[[ Material provided, beginning ]]

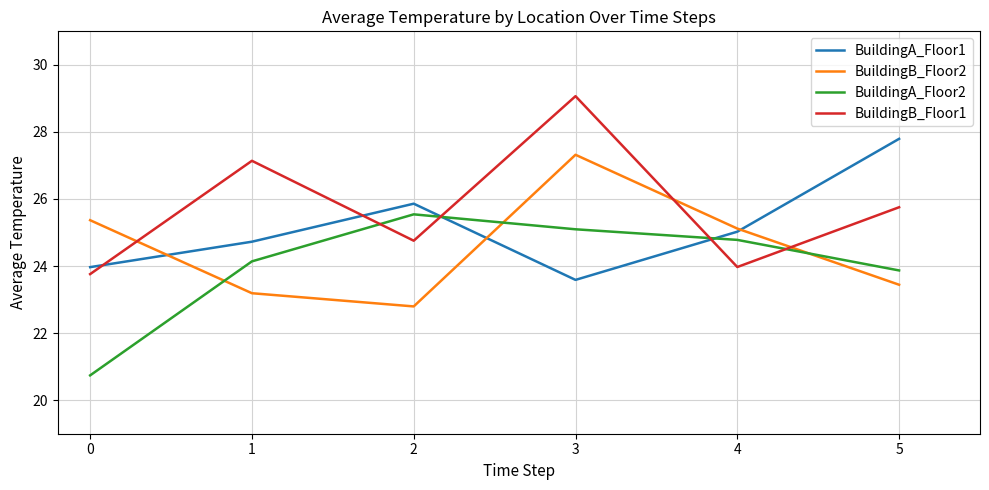

At how many categories does at least one series exceed 23?

6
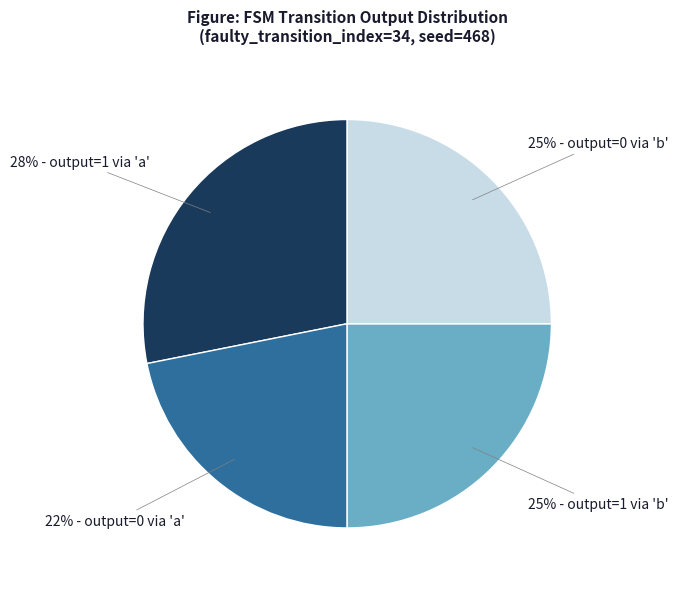

To the nearest percent, what is the average slice percentage?

25%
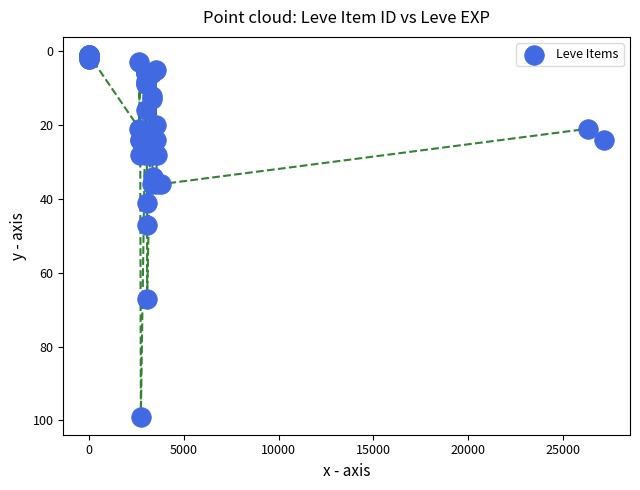

What Y value in the scatter plot is closest to 50?

47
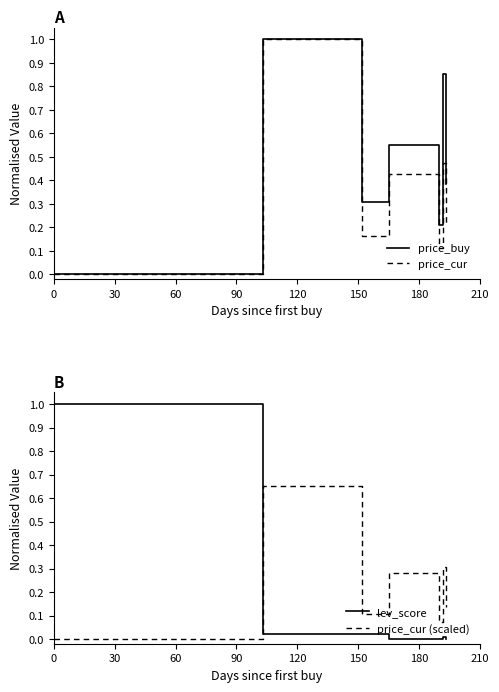

Does the chart display data point markers on the line(s)?

No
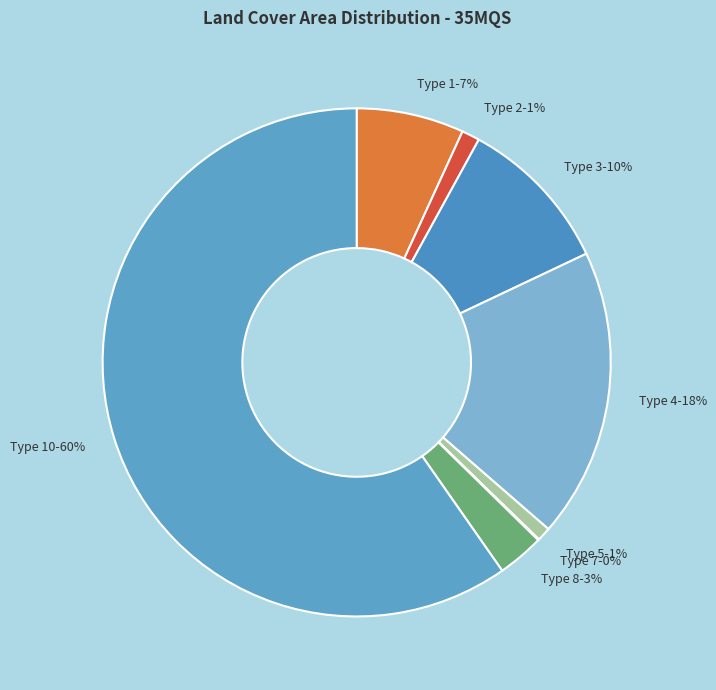

Which category has the biggest portion of the pie?

Type 10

[[ Material provided, end ]]

▶ **Work instructions**: Write out every line above word for word, without the pictures.

▶ **Task output**:
At how many categories does at least one series exceed 23?

6

To the nearest percent, what is the average slice percentage?

25%

What Y value in the scatter plot is closest to 50?

47

Does the chart display data point markers on the line(s)?

No

Which category has the biggest portion of the pie?

Type 10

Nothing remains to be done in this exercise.